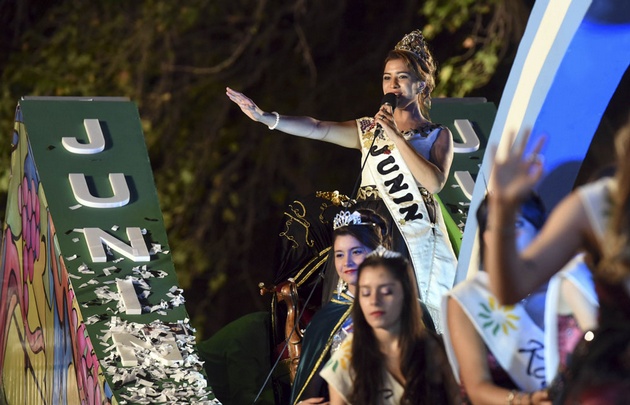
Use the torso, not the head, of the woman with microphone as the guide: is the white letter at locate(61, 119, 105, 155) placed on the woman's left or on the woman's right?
on the woman's right

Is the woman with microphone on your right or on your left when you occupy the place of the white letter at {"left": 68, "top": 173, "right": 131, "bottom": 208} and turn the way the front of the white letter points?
on your left

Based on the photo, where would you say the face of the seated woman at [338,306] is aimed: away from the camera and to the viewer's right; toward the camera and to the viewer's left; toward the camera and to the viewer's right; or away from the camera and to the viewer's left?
toward the camera and to the viewer's left

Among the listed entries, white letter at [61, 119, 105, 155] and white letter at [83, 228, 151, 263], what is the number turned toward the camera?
2

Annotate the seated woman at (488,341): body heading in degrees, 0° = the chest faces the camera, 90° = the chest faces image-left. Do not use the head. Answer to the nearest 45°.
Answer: approximately 0°

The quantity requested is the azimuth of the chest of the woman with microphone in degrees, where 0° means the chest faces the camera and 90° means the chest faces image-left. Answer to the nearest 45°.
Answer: approximately 45°
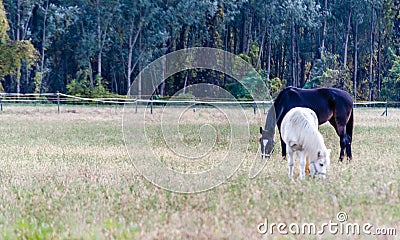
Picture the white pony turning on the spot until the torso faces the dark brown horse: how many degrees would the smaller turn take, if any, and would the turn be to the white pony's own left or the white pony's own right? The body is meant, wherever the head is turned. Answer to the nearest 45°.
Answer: approximately 135° to the white pony's own left

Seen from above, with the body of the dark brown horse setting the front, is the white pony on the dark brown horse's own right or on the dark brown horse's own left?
on the dark brown horse's own left

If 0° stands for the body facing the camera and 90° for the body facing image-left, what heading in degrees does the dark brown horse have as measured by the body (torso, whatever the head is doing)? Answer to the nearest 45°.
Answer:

Work task:
Rewrite every entry above with "woman with microphone" replaced by "woman holding the microphone" and everything else unchanged. Omit the pictures.

Written reply:
Use the torso, not the head, of the woman holding the microphone as the guide: is the white letter at locate(61, 119, 105, 155) placed on the woman's left or on the woman's right?
on the woman's right

Is the woman holding the microphone on your right or on your left when you occupy the place of the white letter at {"left": 68, "top": 173, "right": 131, "bottom": 208} and turn the way the front of the white letter points?
on your left

Based on the photo, where would you say the face of the seated woman at [338,306] is aimed: away from the camera and to the viewer's right; toward the camera and to the viewer's left; toward the camera and to the viewer's right; or away from the camera and to the viewer's left?
toward the camera and to the viewer's left

Among the listed entries, white letter at [61, 119, 105, 155] and white letter at [83, 228, 151, 263], what is the number turned toward the camera?
2

Annotate the seated woman at (488,341): body heading in degrees, 0° = the chest faces the camera, 90° = the chest faces image-left. Do not use the head. Answer to the nearest 45°.
Answer: approximately 0°

The quantity requested is the azimuth of the chest of the woman holding the microphone in degrees, where 0° means the chest faces the camera and 90° means the chest faces image-left. Answer to the nearest 45°.
Answer: approximately 45°
Picture the white pony turning on the spot until the torso faces the dark brown horse: how many degrees would the smaller turn take, if any, and would the turn be to the white pony's own left or the white pony's own right? The body is meant, wherever the head is turned. Answer to the nearest 45°.
Answer: approximately 135° to the white pony's own left

Seen from above, with the body of the dark brown horse setting the front, is the white pony on the dark brown horse's own right or on the dark brown horse's own left?
on the dark brown horse's own left

If 0° stands for the body facing the camera and 90° for the body facing image-left, what heading in degrees does the dark brown horse have as measured by the body (torso, whatever the head is doing)? Answer to the nearest 45°.
Answer:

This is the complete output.